When I opened the door, he seemed equally stunned. "You look wonderful," he said after a long stare.

"You, too," I said, feeling almost shy.

"I guess we need to get going."

"Sure, if we want to be there on time."

"We need to be there ten minutes early," he said.

"Why that, exactly?" I picked up my black clutch purse, glanced in the mirror to make sure my lipstick was still fresh, and locked the front door behind me. Fortunately, the day was just warm enough for me to leave my coat at home.

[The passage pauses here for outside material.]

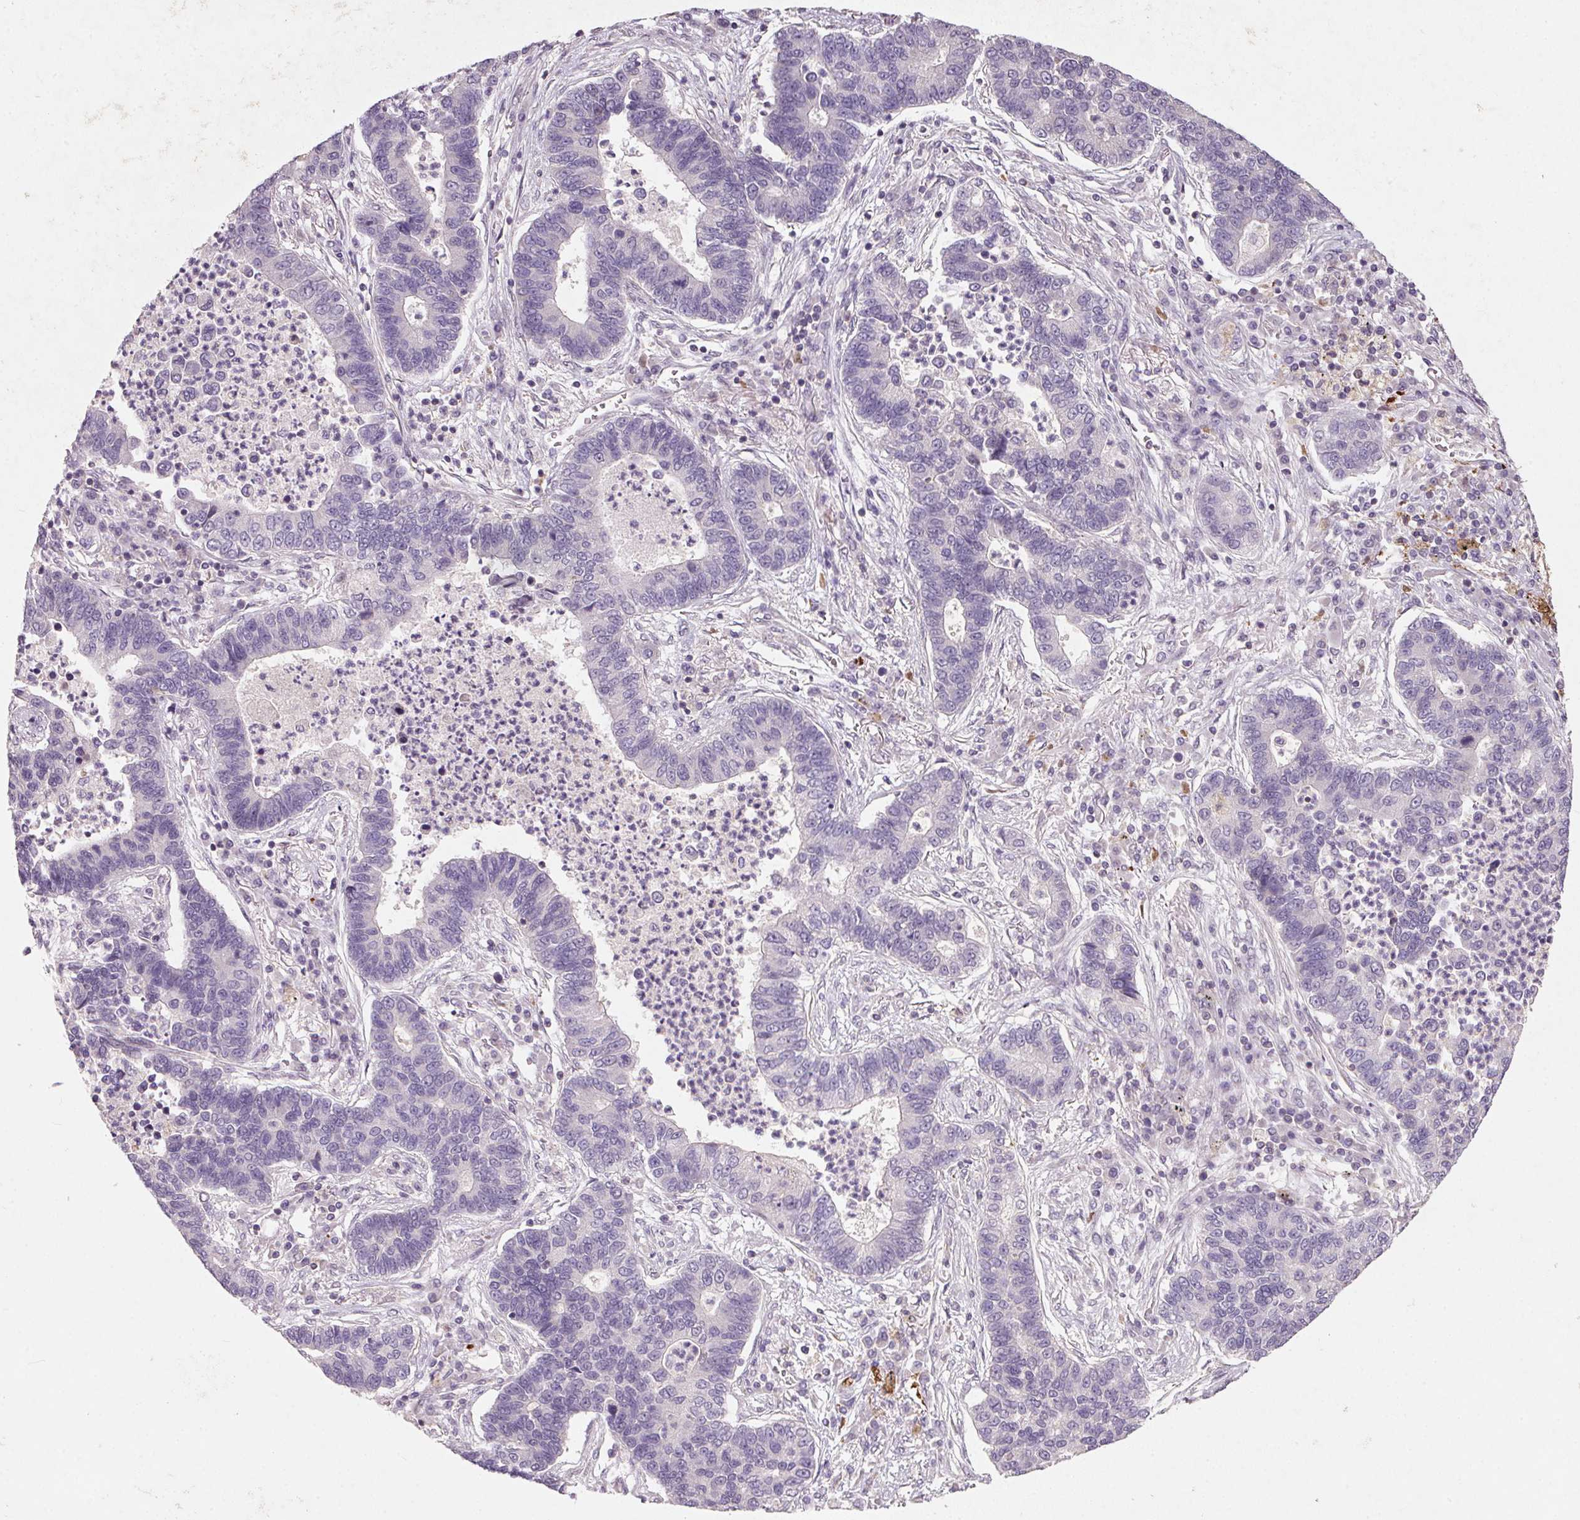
{"staining": {"intensity": "negative", "quantity": "none", "location": "none"}, "tissue": "lung cancer", "cell_type": "Tumor cells", "image_type": "cancer", "snomed": [{"axis": "morphology", "description": "Adenocarcinoma, NOS"}, {"axis": "topography", "description": "Lung"}], "caption": "Tumor cells show no significant protein positivity in lung adenocarcinoma.", "gene": "KCNK15", "patient": {"sex": "female", "age": 57}}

I didn’t want to cover up my outfit.

"This is a Were funeral," he said in a tone of significance.

"That’s different from a regular funeral how?"

"It’s a packmaster’s funeral, and that makes it more… formal."

Okay, he’d told me that the day before. "How do you keep regular people from realizing?"

"You’ll see."

I felt misgivings about the whole thing. "Are you sure I should be going to this?"

"He made you a friend of the pack."

I remembered that, though at the time I hadn’t realized it was a title, the way Alcide made it sound now: Friend of the Pack.

I had an uneasy feeling that there was a lot more to know about Colonel Flood’s funeral ceremony. Usually I had more information than I could handle about any given subject, since I could read minds; but there weren’t any Weres in Bon Temps, and the other shifters weren’t organized like the wolves were. Though Alcide’s mind was hard to read, I could tell he was preoccupied with what was going to happen in the church, and I could tell he was worried about a Were named Patrick.

The service was being held at Grace Episcopal, a church in an older, affluent suburb of Shreveport. The church edifice was very traditional, built of gray stone, and topped with a steeple. There wasn’t an Episcopal church in Bon Temps, but I knew that the services were similar to those of the Catholic church. Alcide had told me that his father was attending the funeral, too, and that we’d come over from Bon Temps in his father’s car. "My truck didn’t look dignified enough for the day, my father thought," Alcide said. I could tell that his father was foremost in Alcide’s thoughts.